Let’s say the case settles for $15,000. In Colorado, the personal injury lawyer will normally work for you on a 1/3 contingency. This means that if an attorney recovers settlement money for you, then the attorney’s fee is 1/3 of the total gross settlement. If I do not recover any money for you, then you owe me nothing. In this example, the settlement would resolve as follows:
$15,000 Gross Settlement from State Farm
– $5,000 1/3 attorney’s fee, equals
From the $10,000, the attorney will have to pay any and all of your medical bills and liens. If your health insurance company pays any of your medical bills, then they will have a lien on your case for what they paid. If Medicare or Medicaid paid out anything from your accident, then they will have a lien on your money. If Tri-Care, the military insurance pays anything out on your case, then they will have a lien. So, it is important to remember that all medical bills and liens will be paid out of the recovery.

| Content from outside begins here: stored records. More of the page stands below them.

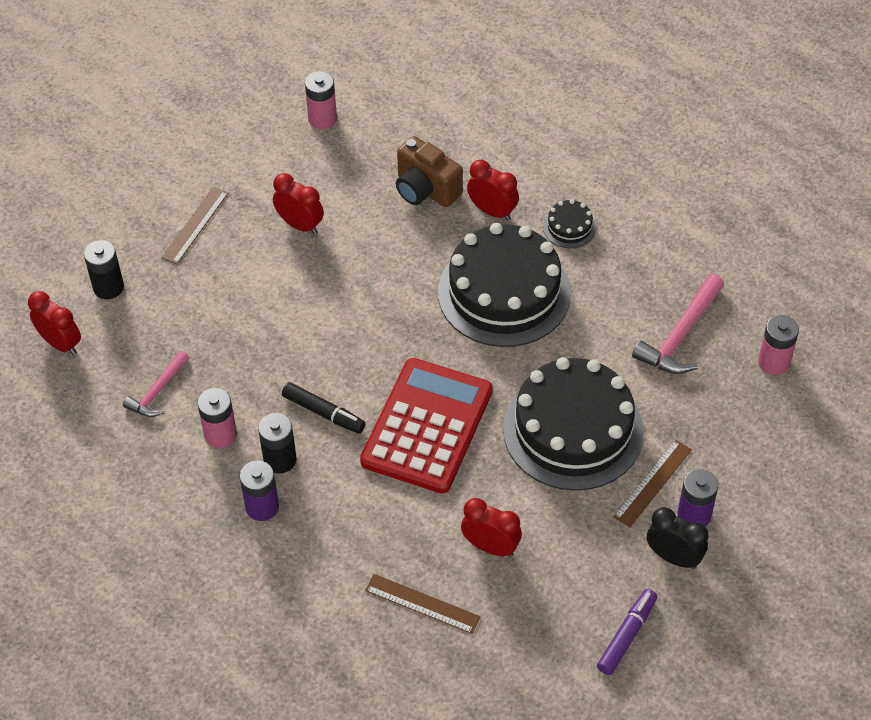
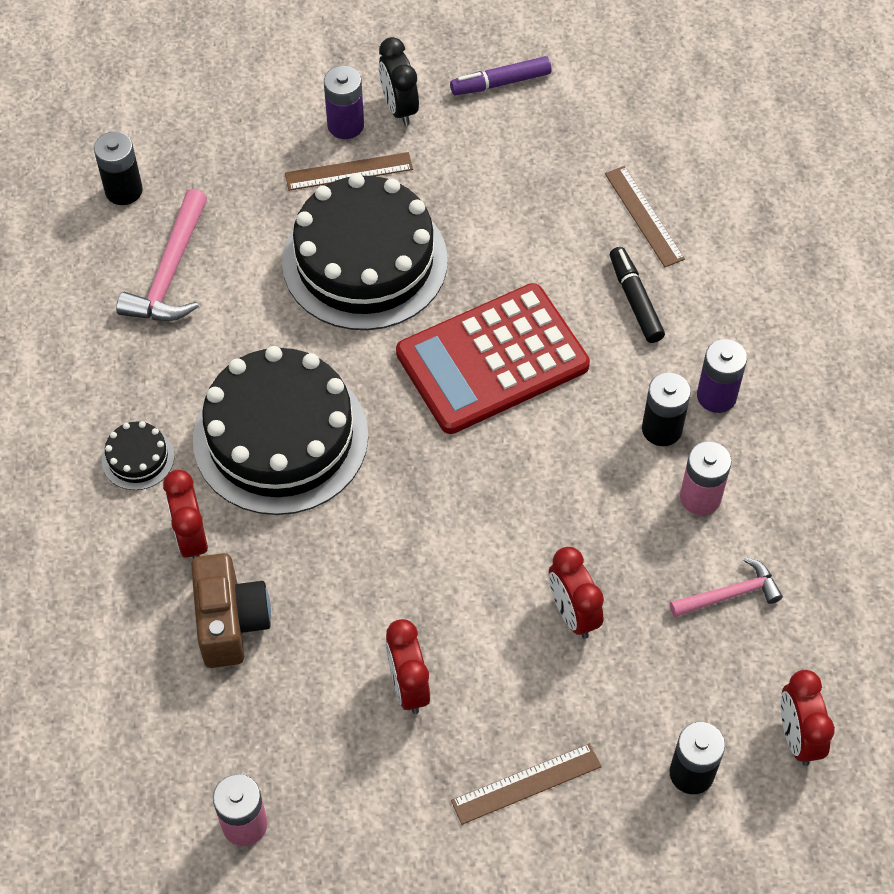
camera: 140 degrees left, 5 degrees up
(324, 413) = (578, 445): black marker -> black marker (635, 300)
(490, 547) = (541, 219): red clock -> red clock (573, 614)
(680, 335) = (170, 272): pink hammer -> pink hammer turned 120 degrees clockwise
(773, 362) = (124, 190): pink battery -> black battery

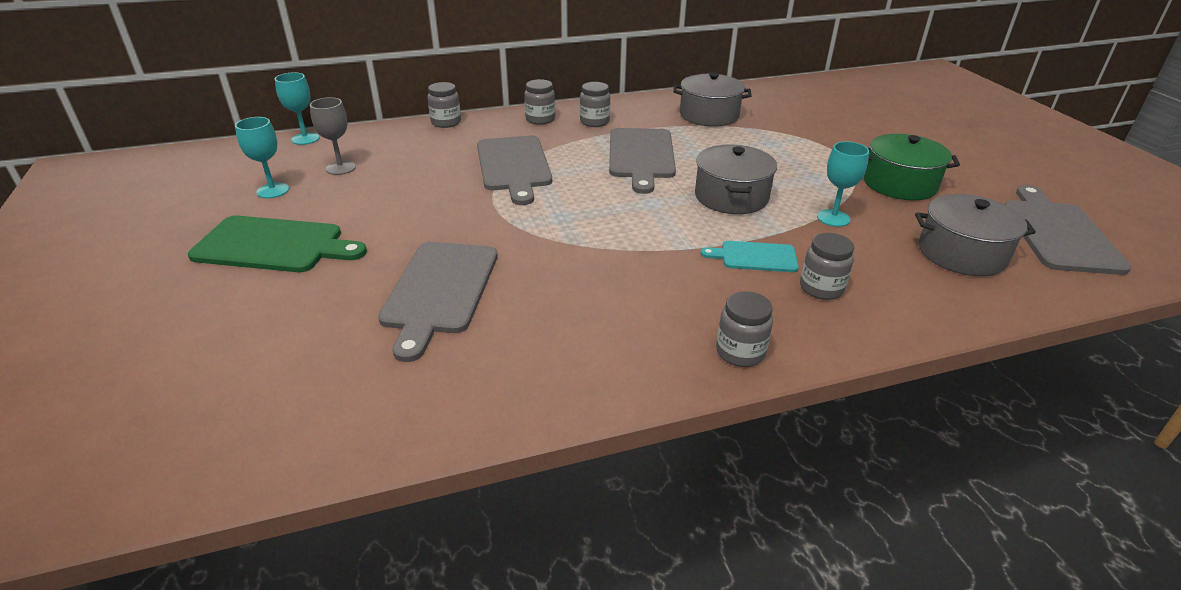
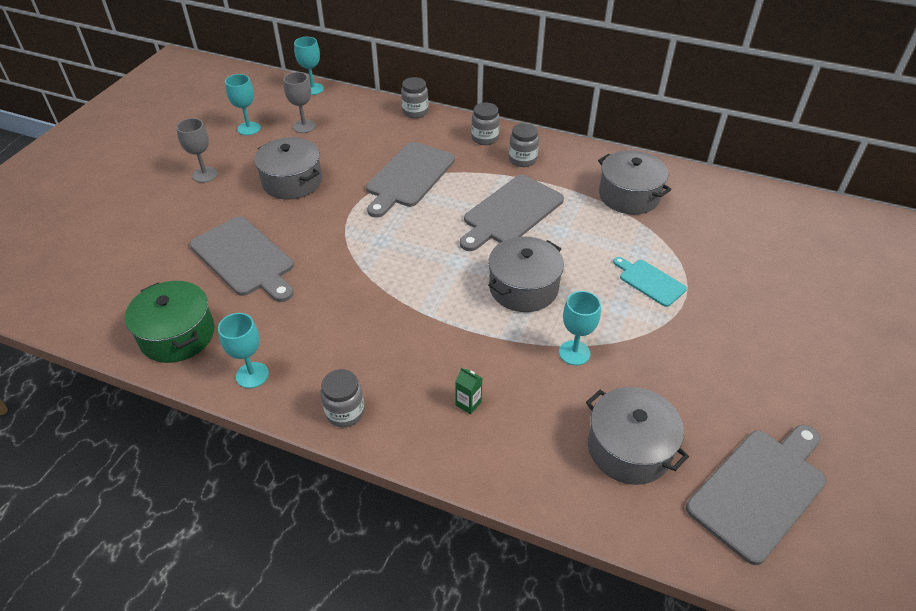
camera: 40 degrees right, 10 degrees up
(274, 245) = (205, 175): green cutting board -> grey goblet
(395, 212) = (292, 181): none -> grey pot
(439, 291) = (244, 258): grey cutting board -> grey cutting board turned 90 degrees counterclockwise
(605, 377) = (252, 375): none -> turquoise goblet
(755, 257) = (461, 349): turquoise cutting board -> turquoise cutting board (649, 281)
(821, 288) = (468, 403): grey jar -> green carton
(899, 184) = (690, 355): green pot -> green pot (177, 335)

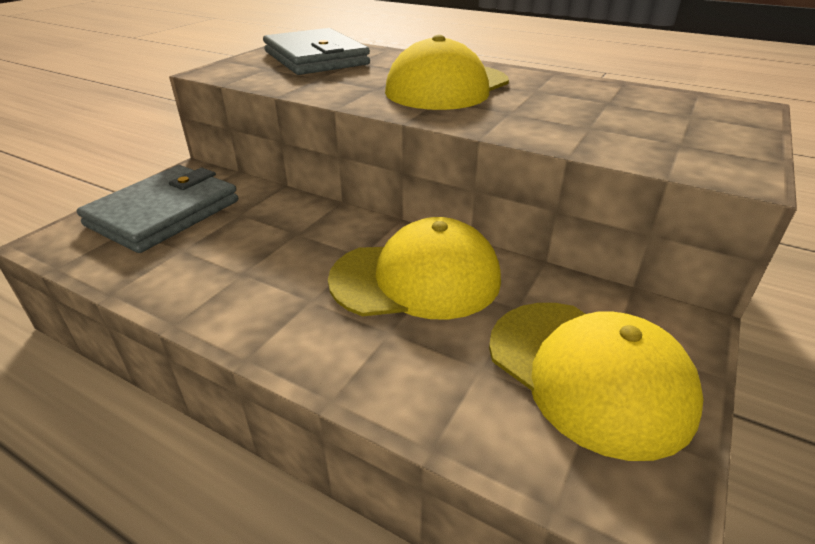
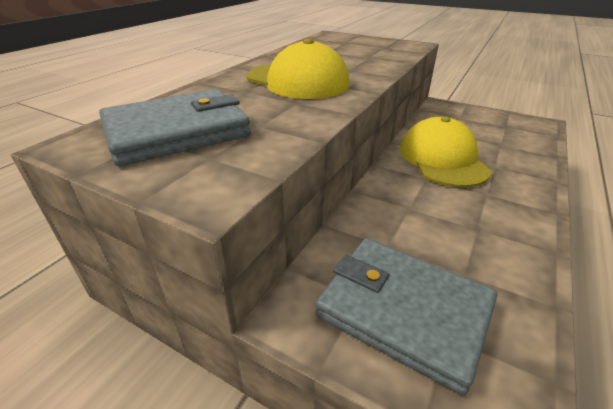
camera: 90 degrees left, 0 degrees up
(588, 373) = (485, 124): yellow cap -> none

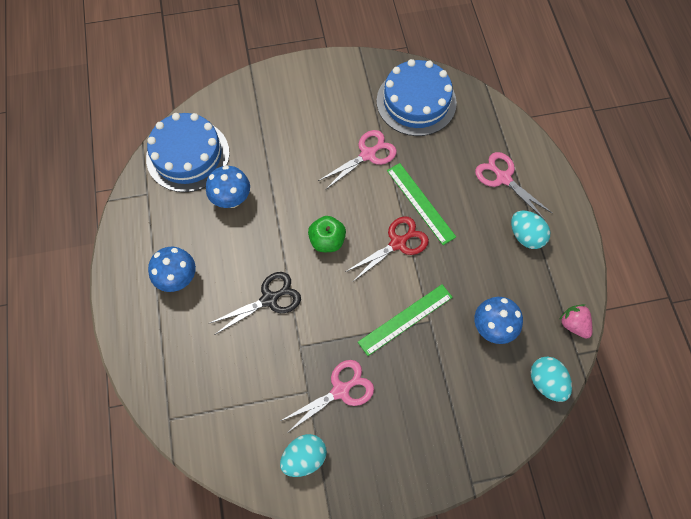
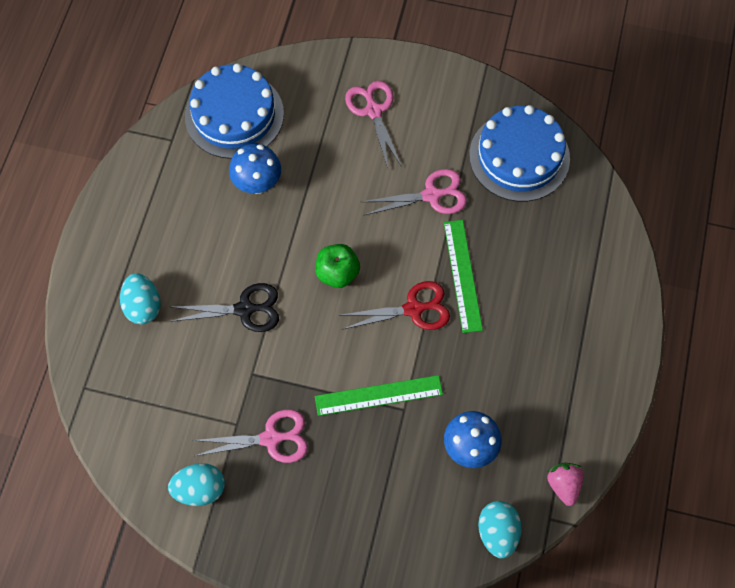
camera: 25 degrees right, 0 degrees up
(178, 279) = (161, 246): blue mushroom -> none
(503, 178) = (573, 287): pink scissors -> pink scissors (373, 111)
(526, 236) = (563, 364): turquoise egg -> turquoise egg (143, 306)

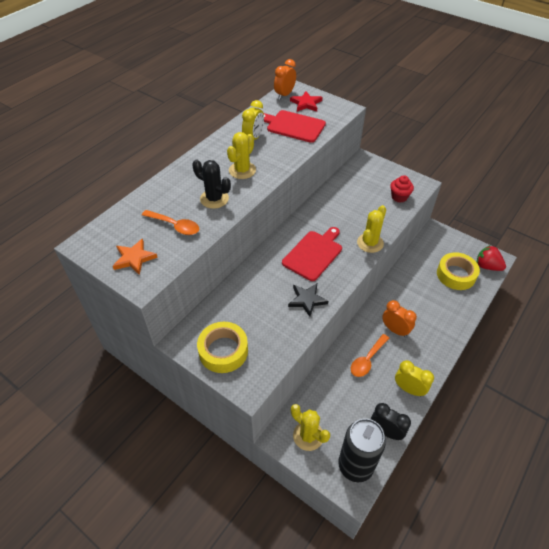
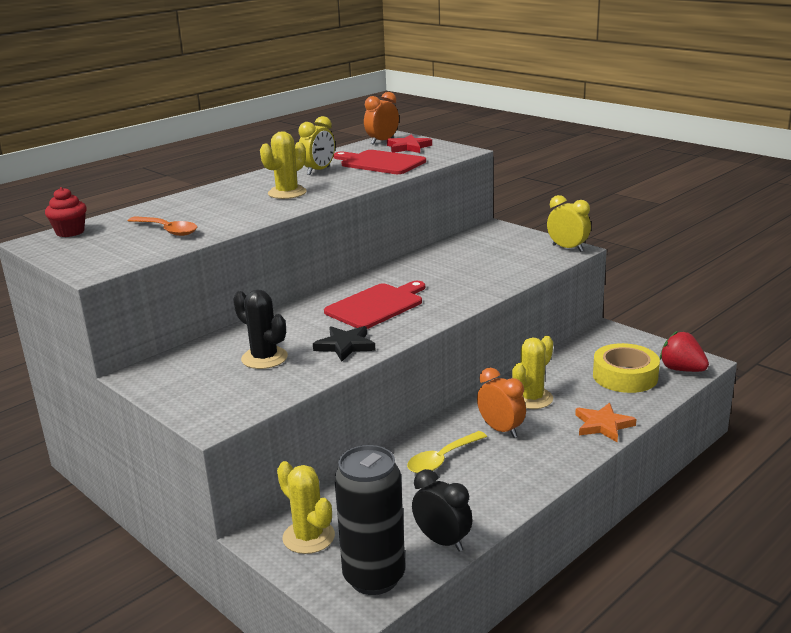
camera: 10 degrees right, 25 degrees down
(134, 258) = (96, 252): orange star -> orange star (603, 425)
(214, 199) = (234, 212): black cactus -> black cactus (264, 358)
(223, 351) = (194, 386): yellow tape -> none
(367, 360) = (442, 459): orange spoon -> yellow spoon
(370, 243) = (468, 298): yellow cactus -> yellow cactus (531, 398)
(399, 197) = (533, 260): red cupcake -> red cupcake (70, 232)
(409, 389) = (500, 495): yellow clock -> yellow clock (567, 248)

In the example above, let’s assume that you owe a chiropractor money and that you owe your health insurance company as they paid your ER bill. Thus, the final settlement would look like this:
$15,000 Gross Settlement from State Farm
-$5,000 1/3 attorney’s fee
-$2,000 owed to chiropractor or physical therapist
-$1,000 owed to Anthem health insurance co.
$7,000 net recovery to You, the client
So, in the above example, after everyone is paid, including the liens, attorneys fee and medical bills, you would get $7,000 in your pocket. This is just an example and will vary substantially depending on the facts and amount of your medical bills. Some people also carry medical payments coverage on their car insurance. Normally in an amount of $5,000, although it is not required to be carried in Colorado. This $5,000 will go towards paying your medical bills and does not have to be paid back out of your settlement! So, when your own car insurance company pays some of your medical bills, that is like a gift to you and puts more settlement money in your pocket. Always use your med pay coverage if you have it! It can save you money and you do pay a monthly premium to your car insurance company for this benefit, so use it-without question! This will not make your car insurance rates go up as it is coverage that you paid for and you were not at fault for the accident.
Your attorney or myself is required to put the $15,000 settlement money in his or her attorney Trust Account. This is required by Colorado law so that the attorney can protect any liens and protect the medical bills. The attorney will write checks from this Trust Account to pay your medical bills, liens, himself and you. It usually takes 5-7 days for the insurance company check to clear and then the attorney can write all the checks to you and the other parties, depending on if any liens or medical bills are owed by you.
The attorney is also required to have you sign a Closing Statement which shows the receipt of the settlement money from the insurance company and who is paid what.